Editorial von Raimund Kirch, Mitglied im Herausgeberbeirat, zur umstrittenen Ausstellung in der Nürnberger Egidienkirche
Am Adamsportal des Bamberger Doms sind die ersten unbekleideten Steinfiguren nördlich der Alpen zu sehen. Im Dom selbst überdecken nur hauchdünn angedeutete Schleier die Leiber der Ecclesia und der Synagoga. In der barocken Asamkirche von Alderbach spritzt Maria aus entblößter Brust Muttermilch in den Mund des heiligen Bernhard. Der Beispiele gäbe es noch viele. Sie zeugen von einem unbefangenen Umgang mit Nacktheit und Sexualität. Sage also bitte niemand, Kirche könne mit Erotik nicht umgehen. Kirchengeschichte ist meist vielfältiger und spannender als Religionskritiker dies wahrhaben wollen. Aber natürlich gibt es auch andere, schlimme Beispiele von Verkorkstheit und falsch verstandener Keuschheit.

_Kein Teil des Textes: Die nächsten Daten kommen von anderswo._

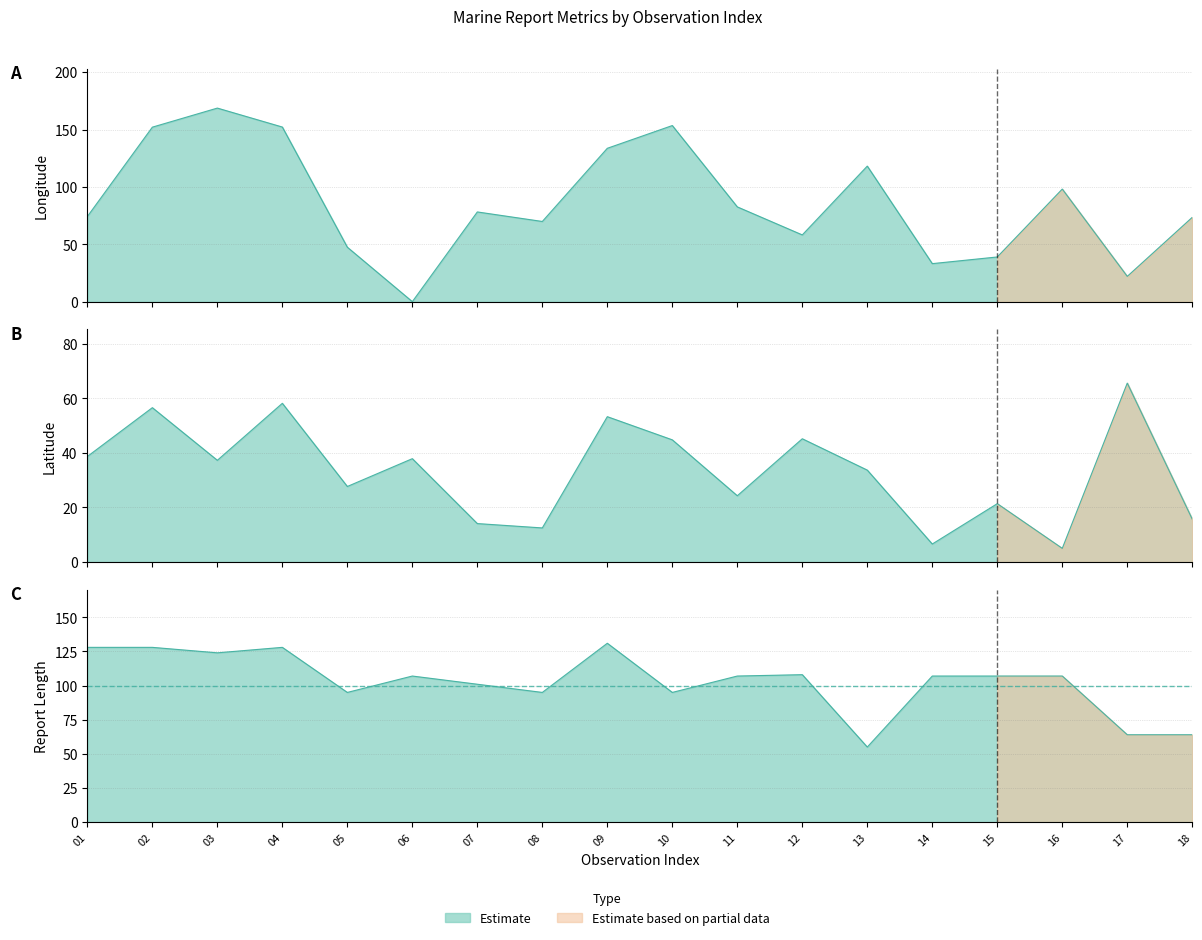

At which label does RPT_LEN first exceed 107?

01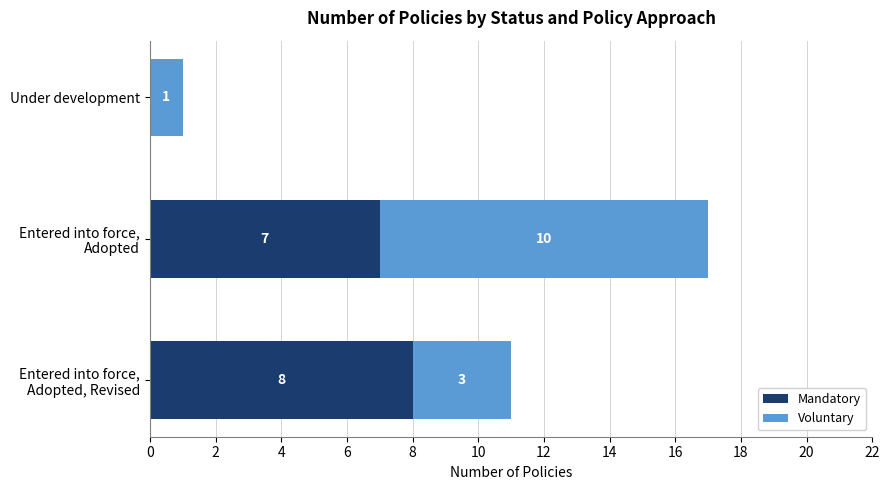

What is the highest value of the Mandatory series?

8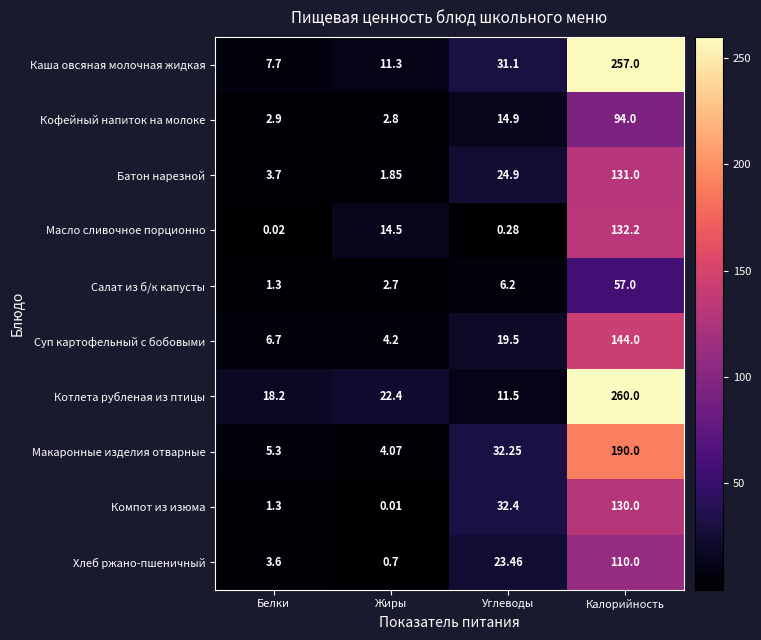

At which category is the sum across all series the highest?

Калорийность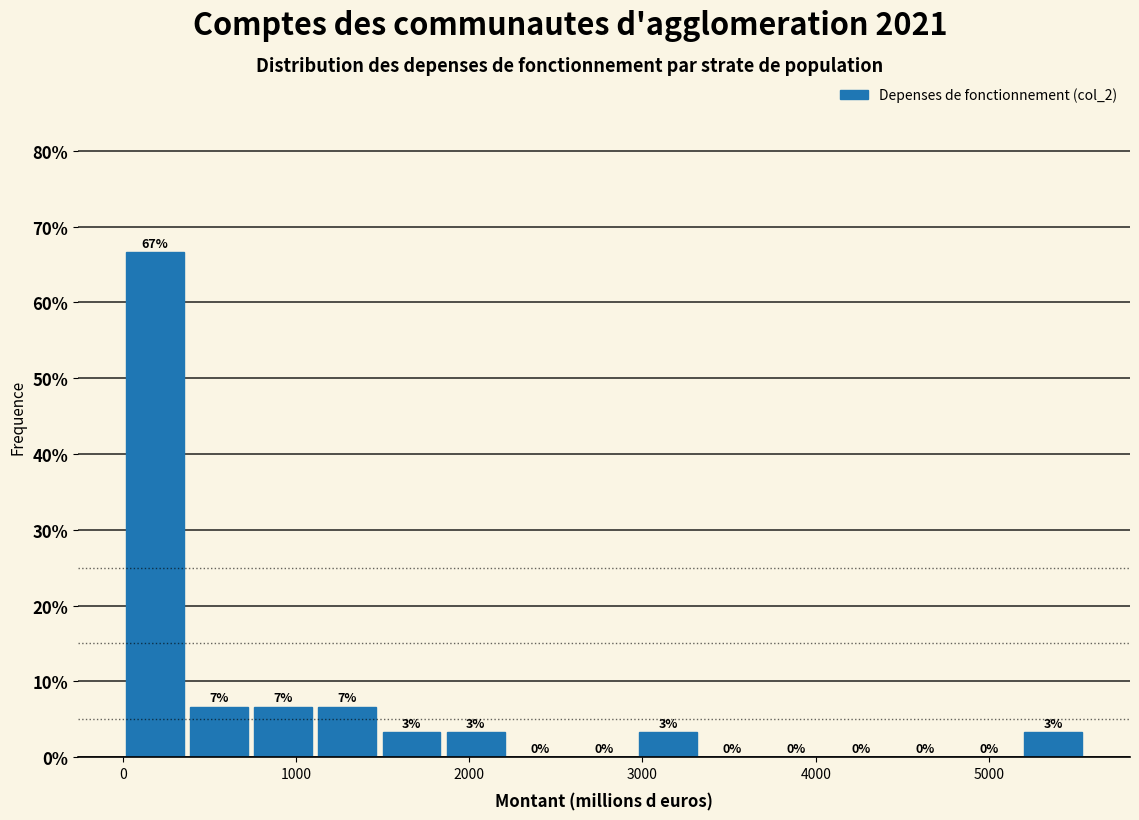

Around what value on the x-axis is the tallest bar? Give the approximate position of its centre, as read against the axis.

200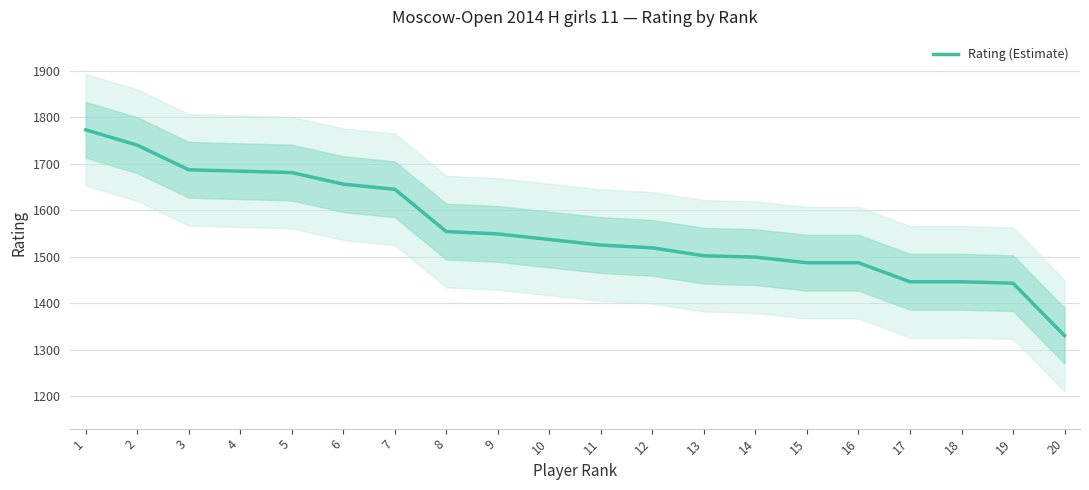

The value at 13 is 621. True or false?

False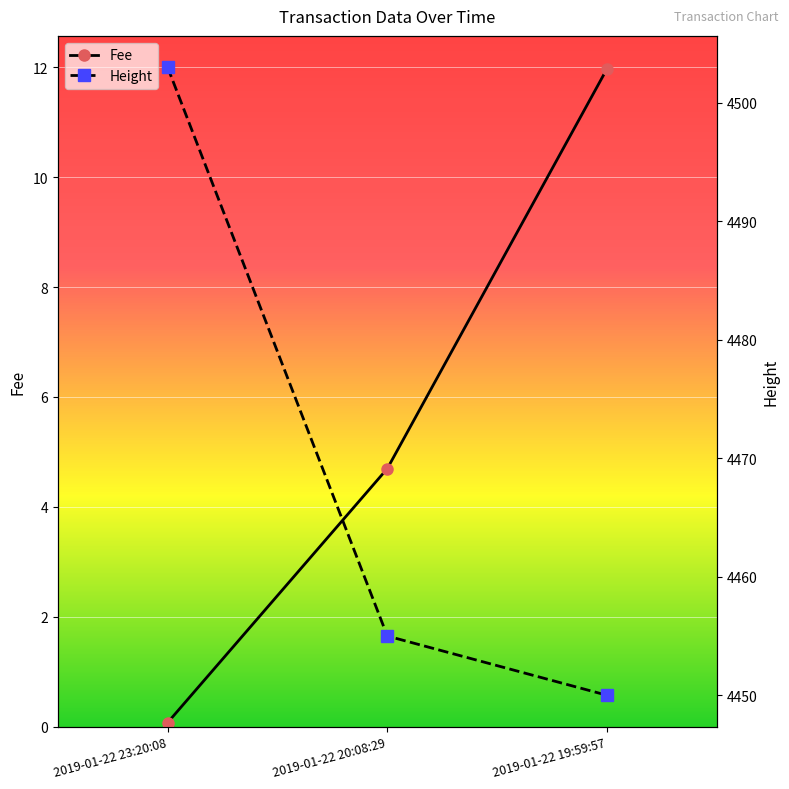

How many data points in Fee are above 4?

2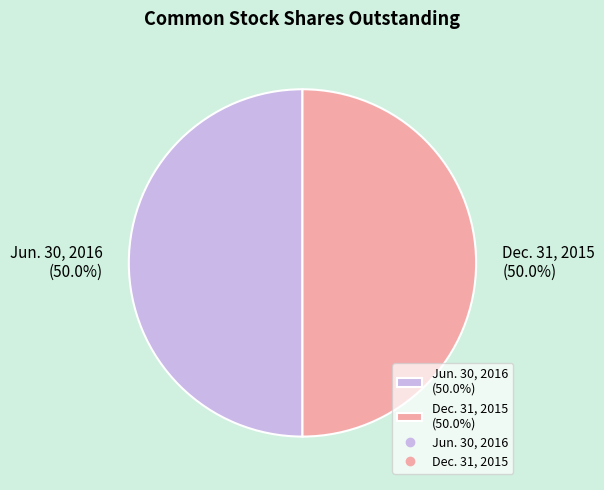

The Dec. 31, 2015 slice represents 62% of the pie. True or false?

False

Der langen Vorrede kurzer Sinn: Nach nur fünf Tagen wurde die Ausstellung „Jesus liebt“ mit Bildern des Berliner Künstlers Rosa von Praunheim in der Nürnberger Egidienkirche abgesetzt. Zu sehen waren Werke, die mit Erotik nur bedingt zu tun haben. Vielmehr wollte die Ausstellung provozieren mit anstößigen und ja: pornografischen Darstellungen, was in einem Land, in dem Meinungs- und Kunstfreiheit groß geschrieben wird, tolerierbar wäre. Allerdings an einem anderen Ort als in einer Kirche, in der Menschen auch beten und innere Einkehr halten wollen. Die Initiatoren und Verantwortlichen hatten sicher keine bösen Absichten; sie wollten eine Auseinandersetzung mit Queerness und riskierten damit Grenzüberschreitungen.
Natürlich darf man Christenmenschen etwas zumuten. Kunst muss mitunter auch anecken, sogar in Kirchenräumen. Wo aber religiöse Gefühle tiefgreifend verletzt werden können, ist Fingerspitzengefühl und Vorsicht angesagt.
In diesem wie in ähnlich gelagerten Fällen gilt: Wer provoziert, muss auch die Folgen mitbedenken. Wenn sensationslüstern etwa über die Verbrennung des Koran berichtet wird oder bedenkenlos über Kunsteskapaden, sollte mit Hassbotschaften hier und Gewaltreaktionen in Ländern rechnen, wo Religion noch eine andere Bedeutung hat als in unserer säkularen Welt. Das hat mit Kuschertum nichts zu tun. Medien haben eine Pflicht zu informieren und zu interpretieren, aber nicht zu zündeln. Und sie haben vor allem Respekt zu wahren vor dem Schamgefühl anderer Menschen und Religionen.